__Task details__. Lines in the records below that contain the word "hand" must each be copied.

__Exercise materials__.
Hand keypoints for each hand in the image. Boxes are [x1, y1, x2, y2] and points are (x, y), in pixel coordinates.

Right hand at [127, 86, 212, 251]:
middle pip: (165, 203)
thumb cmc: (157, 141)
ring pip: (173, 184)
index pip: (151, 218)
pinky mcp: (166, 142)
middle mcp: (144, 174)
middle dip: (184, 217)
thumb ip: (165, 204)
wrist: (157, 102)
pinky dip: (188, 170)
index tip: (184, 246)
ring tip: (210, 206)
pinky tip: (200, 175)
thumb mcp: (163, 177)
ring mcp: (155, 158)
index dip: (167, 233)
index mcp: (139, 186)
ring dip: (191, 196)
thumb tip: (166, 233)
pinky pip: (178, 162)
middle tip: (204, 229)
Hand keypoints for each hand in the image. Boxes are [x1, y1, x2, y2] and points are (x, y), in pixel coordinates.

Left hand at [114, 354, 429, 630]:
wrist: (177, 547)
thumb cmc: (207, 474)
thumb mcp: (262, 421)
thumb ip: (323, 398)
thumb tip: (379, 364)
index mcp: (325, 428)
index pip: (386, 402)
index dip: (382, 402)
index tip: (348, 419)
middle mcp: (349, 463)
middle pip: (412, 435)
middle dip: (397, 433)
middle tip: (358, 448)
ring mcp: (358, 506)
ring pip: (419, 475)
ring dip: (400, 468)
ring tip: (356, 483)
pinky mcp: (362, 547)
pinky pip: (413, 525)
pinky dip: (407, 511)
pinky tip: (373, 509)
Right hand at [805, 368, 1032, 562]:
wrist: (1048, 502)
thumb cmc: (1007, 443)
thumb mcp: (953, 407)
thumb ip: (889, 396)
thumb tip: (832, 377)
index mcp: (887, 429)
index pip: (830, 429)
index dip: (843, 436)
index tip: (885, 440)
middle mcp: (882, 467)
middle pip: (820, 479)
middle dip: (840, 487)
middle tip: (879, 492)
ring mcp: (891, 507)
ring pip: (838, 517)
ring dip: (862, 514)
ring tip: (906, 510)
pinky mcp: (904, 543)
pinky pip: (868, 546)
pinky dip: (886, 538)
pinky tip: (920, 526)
--
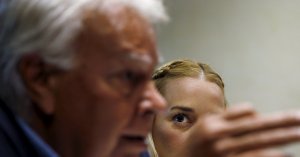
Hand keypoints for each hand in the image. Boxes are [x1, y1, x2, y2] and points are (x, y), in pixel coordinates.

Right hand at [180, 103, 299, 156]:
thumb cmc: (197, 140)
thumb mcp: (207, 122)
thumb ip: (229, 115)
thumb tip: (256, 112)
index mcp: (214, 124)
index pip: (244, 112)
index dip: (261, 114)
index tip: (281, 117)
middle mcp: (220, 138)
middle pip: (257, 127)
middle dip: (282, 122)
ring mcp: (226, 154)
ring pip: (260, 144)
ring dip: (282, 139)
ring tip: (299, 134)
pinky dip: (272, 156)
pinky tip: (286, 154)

__Result for this exercise__.
Hand keypoints for each hand in the image. Boxes are [x1, y1, x2, y2] and points are (x, y), in pixel coordinates.
Right hand at [127, 86, 212, 251]:
Hand keypoints for each hand in the image. Boxes are [x1, y1, x2, y2] and points are (x, y), in pixel coordinates.
Left hand at [114, 354, 429, 630]:
Right hand at [805, 368, 1032, 562]:
Hand keypoints for each hand in the image. Boxes are [x1, y1, x2, y2] and points are (x, y), in pixel coordinates.
Right hand at [180, 103, 299, 156]:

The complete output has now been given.